First of all, for the remainder of this post, I’m instituting a special state of no homo Juelz Santana. If necessary, I may also drop in an extra nullus here and there, but I wanted to set things straight – so to speak – from jump, lest there was any confusion.
Anyhoo, last week, a picture of Lil’ Wayne and Baby kissing one another on the lips made its way throughout our little corner of the Internets. Perhaps you’ve seen it. I know I posted a copy on my own site (no Boutros) and Fresh posted one on her blog here.
It’s pretty teh ghey. It looks like they might be at some sort of ghetto wedding or perhaps one of those parties at Diddy’s house where everybody has to wear white. Except there aren’t any other celebrities in the background – just washed up R&B singer TQ and a few other Cash Money bag handlers.
Speculation was rampant that this may have all been the work of some crafty Asian Photoshop wizard. But, come to find out, this is the real deal. Baby himself has confirmed as much in an interview with New Orleans radio station Q93, in which he elaborated on the nature of their relationship.

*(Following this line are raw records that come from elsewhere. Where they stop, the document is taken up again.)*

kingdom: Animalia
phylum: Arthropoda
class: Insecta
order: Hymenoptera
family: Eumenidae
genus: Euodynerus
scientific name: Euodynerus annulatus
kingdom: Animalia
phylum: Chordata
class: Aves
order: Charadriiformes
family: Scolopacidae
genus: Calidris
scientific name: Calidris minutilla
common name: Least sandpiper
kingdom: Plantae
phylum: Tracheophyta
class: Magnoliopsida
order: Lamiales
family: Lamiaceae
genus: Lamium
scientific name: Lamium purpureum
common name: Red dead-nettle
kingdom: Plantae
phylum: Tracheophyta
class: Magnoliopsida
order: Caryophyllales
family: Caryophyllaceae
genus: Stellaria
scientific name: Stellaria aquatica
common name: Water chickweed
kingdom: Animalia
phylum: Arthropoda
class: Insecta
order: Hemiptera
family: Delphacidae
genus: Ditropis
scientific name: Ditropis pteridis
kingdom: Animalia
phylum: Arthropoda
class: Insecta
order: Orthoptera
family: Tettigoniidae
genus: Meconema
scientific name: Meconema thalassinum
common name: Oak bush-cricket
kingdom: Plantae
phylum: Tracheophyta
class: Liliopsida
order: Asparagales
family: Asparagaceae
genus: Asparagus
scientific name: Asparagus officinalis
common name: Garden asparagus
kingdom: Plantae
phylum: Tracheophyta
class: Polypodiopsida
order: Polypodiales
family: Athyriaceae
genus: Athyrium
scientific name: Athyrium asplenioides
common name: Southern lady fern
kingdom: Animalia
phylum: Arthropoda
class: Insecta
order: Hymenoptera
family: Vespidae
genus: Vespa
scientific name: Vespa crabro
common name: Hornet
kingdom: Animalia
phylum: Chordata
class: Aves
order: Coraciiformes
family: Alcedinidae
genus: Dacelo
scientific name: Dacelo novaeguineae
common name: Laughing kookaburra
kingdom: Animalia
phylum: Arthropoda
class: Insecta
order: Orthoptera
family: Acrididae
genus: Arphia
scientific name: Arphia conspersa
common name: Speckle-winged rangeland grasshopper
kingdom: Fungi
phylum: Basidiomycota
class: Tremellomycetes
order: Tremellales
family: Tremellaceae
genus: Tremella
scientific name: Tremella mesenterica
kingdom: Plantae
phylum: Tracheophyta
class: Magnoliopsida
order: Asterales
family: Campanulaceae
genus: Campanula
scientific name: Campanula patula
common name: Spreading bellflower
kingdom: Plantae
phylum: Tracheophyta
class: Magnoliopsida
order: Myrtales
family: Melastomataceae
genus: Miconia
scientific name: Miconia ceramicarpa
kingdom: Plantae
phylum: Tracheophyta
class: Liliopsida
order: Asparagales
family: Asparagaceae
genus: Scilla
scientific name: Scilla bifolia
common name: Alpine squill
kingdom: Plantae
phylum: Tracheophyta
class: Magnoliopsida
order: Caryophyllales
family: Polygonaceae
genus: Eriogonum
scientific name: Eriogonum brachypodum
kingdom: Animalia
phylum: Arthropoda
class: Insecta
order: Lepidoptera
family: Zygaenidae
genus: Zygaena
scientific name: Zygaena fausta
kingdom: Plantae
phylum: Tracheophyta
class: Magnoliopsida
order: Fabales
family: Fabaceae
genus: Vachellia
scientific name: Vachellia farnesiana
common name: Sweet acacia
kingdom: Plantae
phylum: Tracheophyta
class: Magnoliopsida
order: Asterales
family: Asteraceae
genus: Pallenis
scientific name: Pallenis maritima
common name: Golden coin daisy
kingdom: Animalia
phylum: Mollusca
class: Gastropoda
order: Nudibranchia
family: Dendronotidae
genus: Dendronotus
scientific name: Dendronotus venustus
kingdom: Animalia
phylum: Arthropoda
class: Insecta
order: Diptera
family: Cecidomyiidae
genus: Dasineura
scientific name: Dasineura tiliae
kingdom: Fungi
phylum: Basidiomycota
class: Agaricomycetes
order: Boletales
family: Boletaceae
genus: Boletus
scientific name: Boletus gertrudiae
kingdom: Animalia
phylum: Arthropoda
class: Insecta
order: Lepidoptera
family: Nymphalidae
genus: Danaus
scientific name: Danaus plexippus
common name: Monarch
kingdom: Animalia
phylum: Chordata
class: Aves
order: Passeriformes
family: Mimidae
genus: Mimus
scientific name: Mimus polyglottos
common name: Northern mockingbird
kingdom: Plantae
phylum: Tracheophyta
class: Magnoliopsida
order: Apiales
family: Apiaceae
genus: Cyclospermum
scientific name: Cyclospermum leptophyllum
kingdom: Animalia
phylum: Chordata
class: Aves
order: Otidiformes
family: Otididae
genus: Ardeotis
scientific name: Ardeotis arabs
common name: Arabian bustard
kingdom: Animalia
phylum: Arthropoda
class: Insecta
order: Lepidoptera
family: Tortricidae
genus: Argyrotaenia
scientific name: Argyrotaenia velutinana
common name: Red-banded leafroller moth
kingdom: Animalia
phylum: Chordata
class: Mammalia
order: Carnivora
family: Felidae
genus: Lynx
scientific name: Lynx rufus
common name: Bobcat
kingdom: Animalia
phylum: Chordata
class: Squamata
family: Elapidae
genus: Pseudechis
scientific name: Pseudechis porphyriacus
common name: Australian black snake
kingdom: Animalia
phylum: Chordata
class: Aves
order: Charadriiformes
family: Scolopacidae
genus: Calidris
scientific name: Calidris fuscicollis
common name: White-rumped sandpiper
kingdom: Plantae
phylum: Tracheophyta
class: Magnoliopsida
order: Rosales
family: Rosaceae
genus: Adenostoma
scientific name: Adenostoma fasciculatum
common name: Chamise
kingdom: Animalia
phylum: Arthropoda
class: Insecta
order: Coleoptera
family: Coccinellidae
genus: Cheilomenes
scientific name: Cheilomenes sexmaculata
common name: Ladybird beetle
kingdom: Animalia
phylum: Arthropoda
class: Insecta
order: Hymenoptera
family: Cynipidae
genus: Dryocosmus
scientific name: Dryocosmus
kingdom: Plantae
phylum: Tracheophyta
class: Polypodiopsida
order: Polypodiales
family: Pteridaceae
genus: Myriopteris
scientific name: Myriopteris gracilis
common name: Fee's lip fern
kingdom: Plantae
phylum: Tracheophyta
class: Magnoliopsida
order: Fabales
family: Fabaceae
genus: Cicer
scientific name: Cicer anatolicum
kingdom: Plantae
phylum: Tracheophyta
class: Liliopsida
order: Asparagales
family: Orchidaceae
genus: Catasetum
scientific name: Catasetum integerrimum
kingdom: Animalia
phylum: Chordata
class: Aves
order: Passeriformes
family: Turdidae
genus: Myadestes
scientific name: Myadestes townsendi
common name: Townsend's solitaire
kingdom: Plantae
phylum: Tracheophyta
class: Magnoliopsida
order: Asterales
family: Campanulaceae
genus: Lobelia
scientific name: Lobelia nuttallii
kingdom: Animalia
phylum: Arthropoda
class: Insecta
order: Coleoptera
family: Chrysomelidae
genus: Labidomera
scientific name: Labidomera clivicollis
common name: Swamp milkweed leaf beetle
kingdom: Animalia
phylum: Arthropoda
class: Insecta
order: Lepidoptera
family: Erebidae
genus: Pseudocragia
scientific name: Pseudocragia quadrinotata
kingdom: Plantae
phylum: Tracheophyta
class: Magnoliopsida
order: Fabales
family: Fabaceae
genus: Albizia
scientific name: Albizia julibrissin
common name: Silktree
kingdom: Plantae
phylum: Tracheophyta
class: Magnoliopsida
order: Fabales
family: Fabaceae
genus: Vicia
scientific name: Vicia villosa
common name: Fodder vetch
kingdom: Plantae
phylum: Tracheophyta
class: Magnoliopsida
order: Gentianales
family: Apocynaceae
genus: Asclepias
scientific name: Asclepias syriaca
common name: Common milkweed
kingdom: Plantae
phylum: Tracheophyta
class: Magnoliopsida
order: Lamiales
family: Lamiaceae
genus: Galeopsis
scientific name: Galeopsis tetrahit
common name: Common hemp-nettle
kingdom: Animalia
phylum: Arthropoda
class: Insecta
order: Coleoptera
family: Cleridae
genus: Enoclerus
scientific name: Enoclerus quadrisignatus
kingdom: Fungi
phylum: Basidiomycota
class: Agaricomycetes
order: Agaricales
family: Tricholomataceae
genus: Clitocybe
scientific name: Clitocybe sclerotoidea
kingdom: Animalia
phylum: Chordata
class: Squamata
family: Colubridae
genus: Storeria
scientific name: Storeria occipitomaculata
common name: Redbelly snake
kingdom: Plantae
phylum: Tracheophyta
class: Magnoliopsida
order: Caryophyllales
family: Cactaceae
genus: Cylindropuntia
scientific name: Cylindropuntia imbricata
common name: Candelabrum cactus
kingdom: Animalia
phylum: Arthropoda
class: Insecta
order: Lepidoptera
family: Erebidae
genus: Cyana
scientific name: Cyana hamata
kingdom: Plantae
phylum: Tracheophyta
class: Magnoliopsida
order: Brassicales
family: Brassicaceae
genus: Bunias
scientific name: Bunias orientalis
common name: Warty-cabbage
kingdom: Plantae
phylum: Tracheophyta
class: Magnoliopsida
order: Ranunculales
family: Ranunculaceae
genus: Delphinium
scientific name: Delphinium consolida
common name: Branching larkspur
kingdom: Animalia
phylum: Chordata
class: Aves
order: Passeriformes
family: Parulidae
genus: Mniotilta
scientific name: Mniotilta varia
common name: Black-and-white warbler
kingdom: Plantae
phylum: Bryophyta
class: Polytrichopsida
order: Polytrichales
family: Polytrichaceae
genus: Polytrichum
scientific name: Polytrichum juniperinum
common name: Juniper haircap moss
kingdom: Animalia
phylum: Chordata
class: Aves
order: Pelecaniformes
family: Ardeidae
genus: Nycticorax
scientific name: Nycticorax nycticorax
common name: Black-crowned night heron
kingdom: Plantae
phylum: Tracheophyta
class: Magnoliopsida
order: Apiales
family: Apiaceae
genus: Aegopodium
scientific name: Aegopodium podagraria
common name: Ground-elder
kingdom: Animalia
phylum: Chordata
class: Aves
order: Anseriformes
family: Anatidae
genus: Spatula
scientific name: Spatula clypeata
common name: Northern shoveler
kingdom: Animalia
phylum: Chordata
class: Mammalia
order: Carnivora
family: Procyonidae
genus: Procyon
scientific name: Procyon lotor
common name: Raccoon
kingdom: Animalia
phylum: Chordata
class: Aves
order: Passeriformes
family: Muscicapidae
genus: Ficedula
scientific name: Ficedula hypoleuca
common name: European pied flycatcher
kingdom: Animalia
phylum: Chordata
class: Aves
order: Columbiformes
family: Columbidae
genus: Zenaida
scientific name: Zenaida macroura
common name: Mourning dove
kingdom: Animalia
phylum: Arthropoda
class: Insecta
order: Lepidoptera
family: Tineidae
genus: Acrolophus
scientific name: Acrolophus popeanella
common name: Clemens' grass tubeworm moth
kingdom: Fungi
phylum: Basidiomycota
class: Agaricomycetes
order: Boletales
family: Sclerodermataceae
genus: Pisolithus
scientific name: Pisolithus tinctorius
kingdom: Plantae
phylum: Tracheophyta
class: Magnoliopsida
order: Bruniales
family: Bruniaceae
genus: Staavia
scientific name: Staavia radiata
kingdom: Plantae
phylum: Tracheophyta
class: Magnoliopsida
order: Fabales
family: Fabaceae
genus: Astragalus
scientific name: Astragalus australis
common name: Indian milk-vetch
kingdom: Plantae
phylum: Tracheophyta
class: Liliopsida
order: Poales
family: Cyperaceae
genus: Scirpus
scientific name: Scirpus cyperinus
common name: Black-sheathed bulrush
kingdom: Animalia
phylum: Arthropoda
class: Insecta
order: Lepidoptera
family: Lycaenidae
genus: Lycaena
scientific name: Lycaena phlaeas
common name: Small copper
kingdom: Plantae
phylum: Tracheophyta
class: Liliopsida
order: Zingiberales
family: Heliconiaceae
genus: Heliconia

“Before I had a child, Wayne and all of them were my children, you heard me? Wayne to me is my son – my first-born son – and that’s what it do for me,” Baby said in an interview with mid-day jock Uptown Angela. “That’s my life, that’s my love and that’s my thing. That’s my lil’ son. I love him to death.”
Hmm… Not exactly the explanation I was looking for!
Interestingly enough, a few months ago, my parents had their house painted by an older black guy named Somethingorother Williams (I’d ask my mom, but she’s at work right now), who claims to be Baby’s own father. I wonder if the two of them ever kissed. No Michael Sandy.
You’ll recall that Lil’ Wayne’s father died when he was a kid, at which point he cultivated this bizarre relationship with Baby. The following is from an interview he did with AllHipHop in 2004.
“The day my real father died-the exact day-like the day we got the call, ‘Like ok, he’s in the hospital.” Then we got the call back like, ‘Okay, he died’, Baby came and picked me up like an hour after that, and I was in the passenger seat of his car and I was crying and he looked at me and was like, “N*gga, what you cryin’ for? You act like you lost your father”. And from that day on I never lost my father.”
Again, this is not exactly what I was hoping to hear.
As disgusting as it is, we live in a country where two men are free to make out with one another until their heart’s content (though it’s worth noting that butt sex is still illegal in many places). That said, the fact that this relationship may have begun while Lil’ Wayne was way underage is definitely bothersome.
Is it cool for two adult men who have a really close relationship to give each other a kiss? Sort of. I mean, at least it’s legal. Is it cool for a grown-ass man to pick up a little boy (or girl, for that matter) from the hospital and start kissing them on the mouth? Not so much.